Student Voice

Saturday

April 20, 2024

36°

Overcast

Org started for military vets

February 21, 2008

In the upcoming weeks, a new organization for all the military veterans on campus, both student and faculty, will be getting off the ground.

The UW-River Falls Veterans Club is primarily for veterans to socialize with each other, receive benefit information and keep up with legislation.

“[The club] has been an idea that has been bounced around in some of the groups for quite a while now,” club president Dave Till said. “Last semester we finished all the paperwork as far as getting it going.”

The club is mainly for veterans, but is open to anybody.

“We want to get the campus involved and let them know what veterans have done,” co-founder Ben Dreher said.

This will not be the first veterans club at UWRF.

“There was one during Vietnam, but that had a lot bigger issues to deal with as far as negative publicity,” Till said. “There have been other ones in the past that didn’t get fully off the ground.”

According to the UWRF Web site, there was also a veterans club from 1947 to 1950.

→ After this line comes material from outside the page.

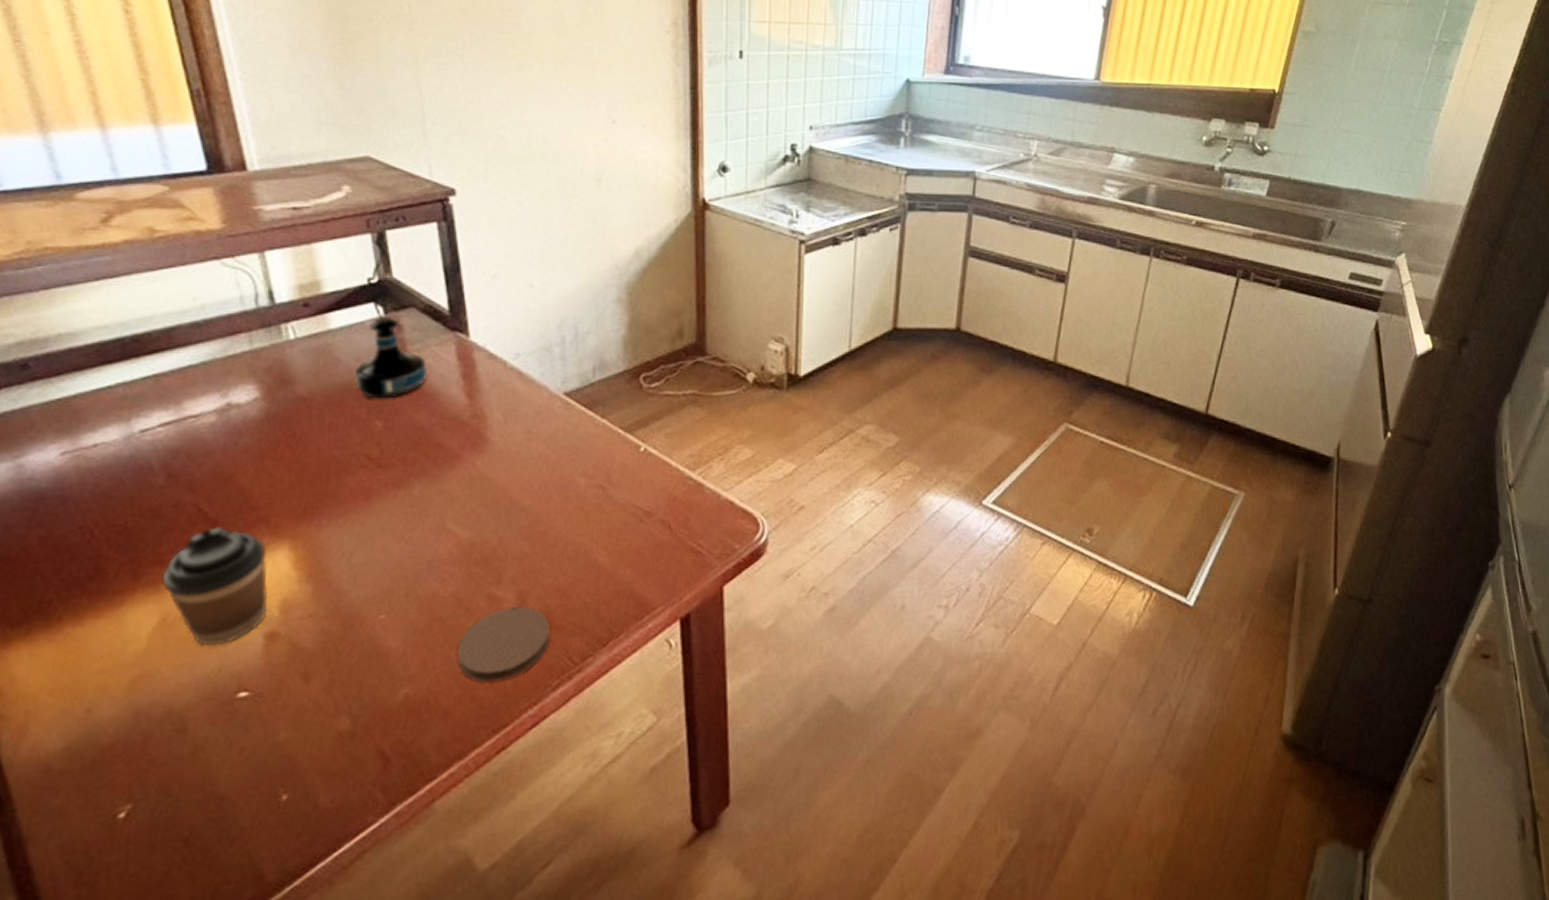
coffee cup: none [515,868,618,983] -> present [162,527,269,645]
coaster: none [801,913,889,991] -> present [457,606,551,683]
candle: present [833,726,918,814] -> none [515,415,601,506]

“There were very active vets social networks following World War II that actually led to major changes in academic offerings,” Director of Public Affairs Mark Kinders, who is also the club’s faculty advisor, said in an e-mail interview. “Those returning with the GI Bill wanted more than the limited choice of a teaching degree.”

“As a Marine Corps veteran with a son currently deployed in Iraq in the Marines, I was delighted to help out when I was asked to be the club adviser,” Kinders said.

The club has no members currently, since they have not had a meetin, but there are over 200 veterans on campus.

Till said that people know about the club and that he expects there to be over 50 people at the first meeting.

“Some future projects we have been talking about are having a spot where veterans can go to hang out and maybe there would be coffee and snacks,” Till said. “A little corner, or nook, or something like that.”

Something simple as that could be beneficial.

“You feel out of place coming back [from Iraq],” Dreher said. “[the club] gives you a sense of family or community, and helps you feel more at ease.”

The club is ambitious, and will be doing more in the future than holding meetings.

“We would like to roll it out to have a say and get involved in some of the legislation that’s being put out at the state and federal level,” Till said.

The club’s meeting will be held at 5:00 p.m. on Feb. 25 in the University Center’s Wind Room.